━━ Materials provided

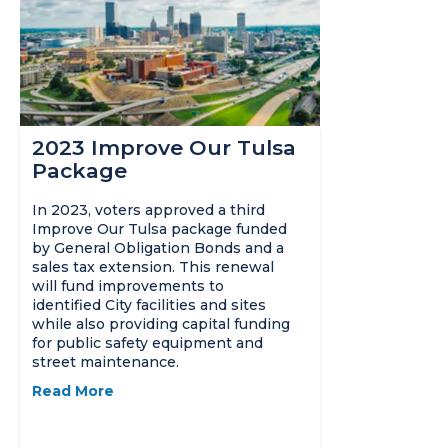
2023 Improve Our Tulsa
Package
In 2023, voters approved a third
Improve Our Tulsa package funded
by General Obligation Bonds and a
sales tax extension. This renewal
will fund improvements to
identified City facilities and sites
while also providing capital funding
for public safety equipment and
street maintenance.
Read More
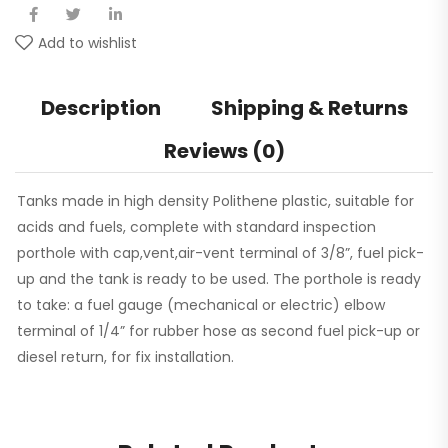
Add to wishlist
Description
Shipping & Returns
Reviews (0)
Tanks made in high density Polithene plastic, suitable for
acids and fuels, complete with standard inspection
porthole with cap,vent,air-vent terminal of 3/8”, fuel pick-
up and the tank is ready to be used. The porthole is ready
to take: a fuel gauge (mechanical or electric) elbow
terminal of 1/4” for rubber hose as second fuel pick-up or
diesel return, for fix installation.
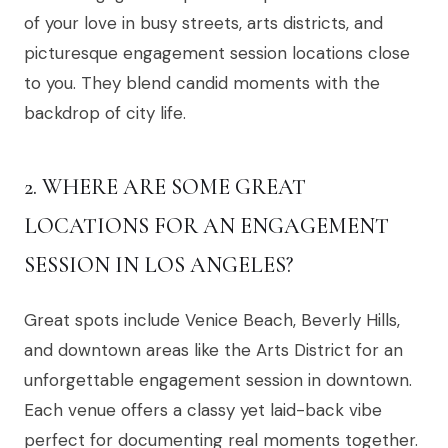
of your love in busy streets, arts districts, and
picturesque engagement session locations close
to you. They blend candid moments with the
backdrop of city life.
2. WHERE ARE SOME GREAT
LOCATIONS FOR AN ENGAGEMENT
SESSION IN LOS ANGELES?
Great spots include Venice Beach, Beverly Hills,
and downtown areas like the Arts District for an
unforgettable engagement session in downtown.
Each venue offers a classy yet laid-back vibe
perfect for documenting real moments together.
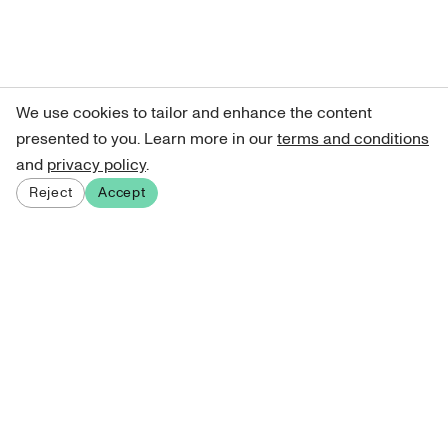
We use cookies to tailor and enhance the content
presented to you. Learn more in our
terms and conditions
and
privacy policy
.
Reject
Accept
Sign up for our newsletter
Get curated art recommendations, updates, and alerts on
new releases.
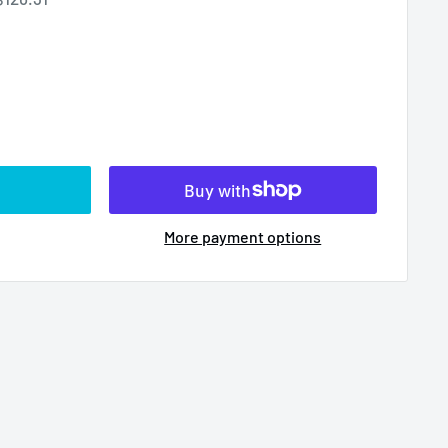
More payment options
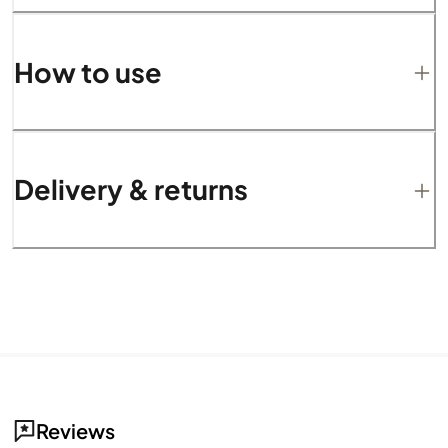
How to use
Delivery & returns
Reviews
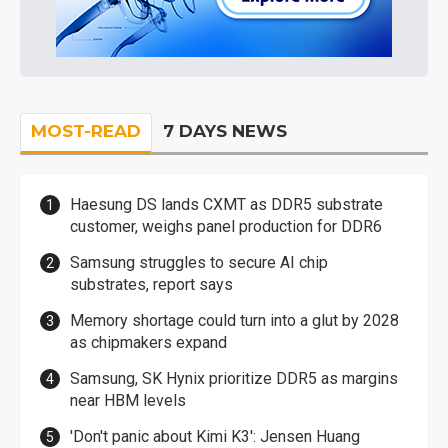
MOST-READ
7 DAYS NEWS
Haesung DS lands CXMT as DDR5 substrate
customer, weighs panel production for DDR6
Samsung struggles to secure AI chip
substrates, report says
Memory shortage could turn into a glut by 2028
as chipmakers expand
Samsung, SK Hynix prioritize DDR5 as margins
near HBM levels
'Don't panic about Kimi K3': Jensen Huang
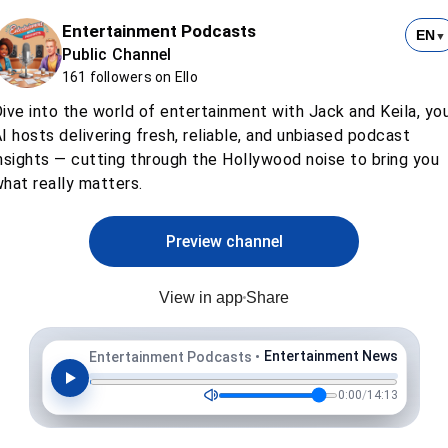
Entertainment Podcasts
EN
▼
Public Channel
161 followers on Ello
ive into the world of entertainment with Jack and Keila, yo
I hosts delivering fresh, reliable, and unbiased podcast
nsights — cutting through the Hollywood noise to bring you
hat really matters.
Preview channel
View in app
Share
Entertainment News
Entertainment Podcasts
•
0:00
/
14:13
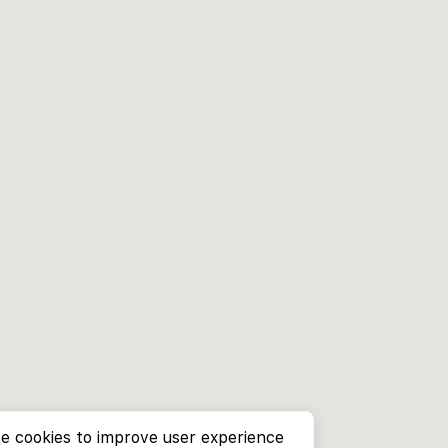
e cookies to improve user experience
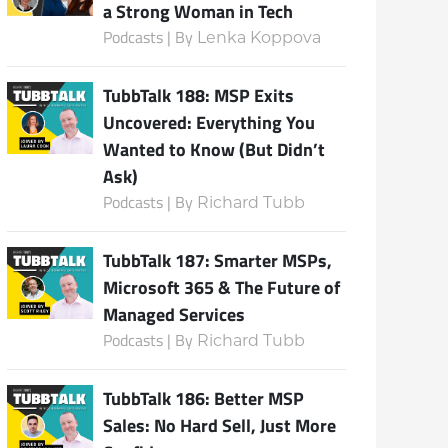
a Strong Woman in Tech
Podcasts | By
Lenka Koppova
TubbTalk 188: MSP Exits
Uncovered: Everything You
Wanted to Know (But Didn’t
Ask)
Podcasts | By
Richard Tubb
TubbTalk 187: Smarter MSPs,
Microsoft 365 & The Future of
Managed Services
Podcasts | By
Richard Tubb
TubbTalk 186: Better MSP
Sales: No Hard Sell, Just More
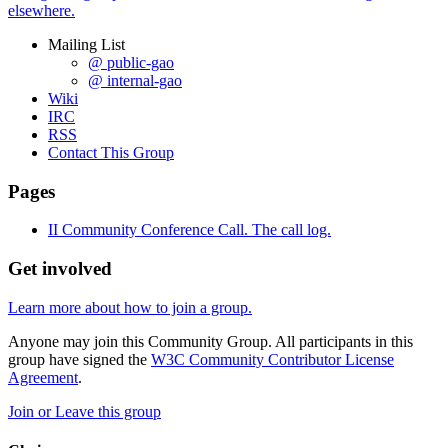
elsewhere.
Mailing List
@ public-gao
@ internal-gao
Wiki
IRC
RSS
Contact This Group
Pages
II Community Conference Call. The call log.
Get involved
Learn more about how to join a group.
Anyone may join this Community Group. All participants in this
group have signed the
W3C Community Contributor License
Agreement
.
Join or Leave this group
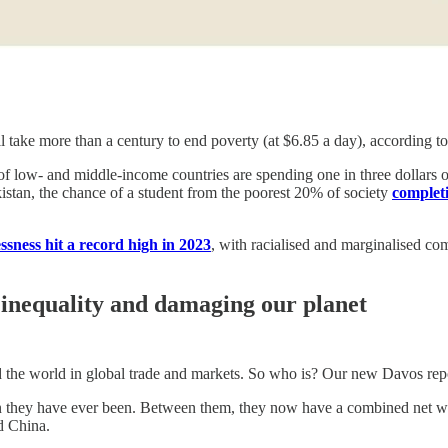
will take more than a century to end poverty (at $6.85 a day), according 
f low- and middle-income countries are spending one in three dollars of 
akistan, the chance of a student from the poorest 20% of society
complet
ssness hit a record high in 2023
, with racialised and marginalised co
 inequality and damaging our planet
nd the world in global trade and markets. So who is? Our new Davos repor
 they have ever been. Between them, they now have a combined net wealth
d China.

━━━━

> [Problem to work on] Only the text of the entries above, transcribed exactly, should be given; leave out pictures.

> [Your response]
2023 Improve Our Tulsa
Package
In 2023, voters approved a third
Improve Our Tulsa package funded
by General Obligation Bonds and a
sales tax extension. This renewal
will fund improvements to
identified City facilities and sites
while also providing capital funding
for public safety equipment and
street maintenance.
Read More
Add to wishlist
Description
Shipping & Returns
Reviews (0)
Tanks made in high density Polithene plastic, suitable for
acids and fuels, complete with standard inspection
porthole with cap,vent,air-vent terminal of 3/8”, fuel pick-
up and the tank is ready to be used. The porthole is ready
to take: a fuel gauge (mechanical or electric) elbow
terminal of 1/4” for rubber hose as second fuel pick-up or
diesel return, for fix installation.
of your love in busy streets, arts districts, and
picturesque engagement session locations close
to you. They blend candid moments with the
backdrop of city life.
2. WHERE ARE SOME GREAT
LOCATIONS FOR AN ENGAGEMENT
SESSION IN LOS ANGELES?
Great spots include Venice Beach, Beverly Hills,
and downtown areas like the Arts District for an
unforgettable engagement session in downtown.
Each venue offers a classy yet laid-back vibe
perfect for documenting real moments together.
We use cookies to tailor and enhance the content
presented to you. Learn more in our
terms and conditions
and
privacy policy
.
Reject
Accept
Sign up for our newsletter
Get curated art recommendations, updates, and alerts on
new releases.
More payment options
How to use
Delivery & returns
Reviews
MOST-READ
7 DAYS NEWS
Haesung DS lands CXMT as DDR5 substrate
customer, weighs panel production for DDR6
Samsung struggles to secure AI chip
substrates, report says
Memory shortage could turn into a glut by 2028
as chipmakers expand
Samsung, SK Hynix prioritize DDR5 as margins
near HBM levels
'Don't panic about Kimi K3': Jensen Huang
Entertainment Podcasts
EN
▼
Public Channel
161 followers on Ello
ive into the world of entertainment with Jack and Keila, yo
I hosts delivering fresh, reliable, and unbiased podcast
nsights — cutting through the Hollywood noise to bring you
hat really matters.
Preview channel
View in app
Share
Entertainment News
Entertainment Podcasts
•
0:00
/
14:13
e cookies to improve user experience
a Strong Woman in Tech
Podcasts | By
Lenka Koppova
TubbTalk 188: MSP Exits
Uncovered: Everything You
Wanted to Know (But Didn’t
Ask)
Podcasts | By
Richard Tubb
TubbTalk 187: Smarter MSPs,
Microsoft 365 & The Future of
Managed Services
Podcasts | By
Richard Tubb
TubbTalk 186: Better MSP
Sales: No Hard Sell, Just More
elsewhere.
Mailing List
@ public-gao
@ internal-gao
Wiki
IRC
RSS
Contact This Group
Pages
II Community Conference Call. The call log.
Get involved
Learn more about how to join a group.
Anyone may join this Community Group. All participants in this
group have signed the
W3C Community Contributor License
Agreement
.
Join or Leave this group
will take more than a century to end poverty (at $6.85 a day), according 
f low- and middle-income countries are spending one in three dollars of 
akistan, the chance of a student from the poorest 20% of society
complet
ssness hit a record high in 2023
, with racialised and marginalised co
 inequality and damaging our planet
nd the world in global trade and markets. So who is? Our new Davos repor
 they have ever been. Between them, they now have a combined net wealth
d China.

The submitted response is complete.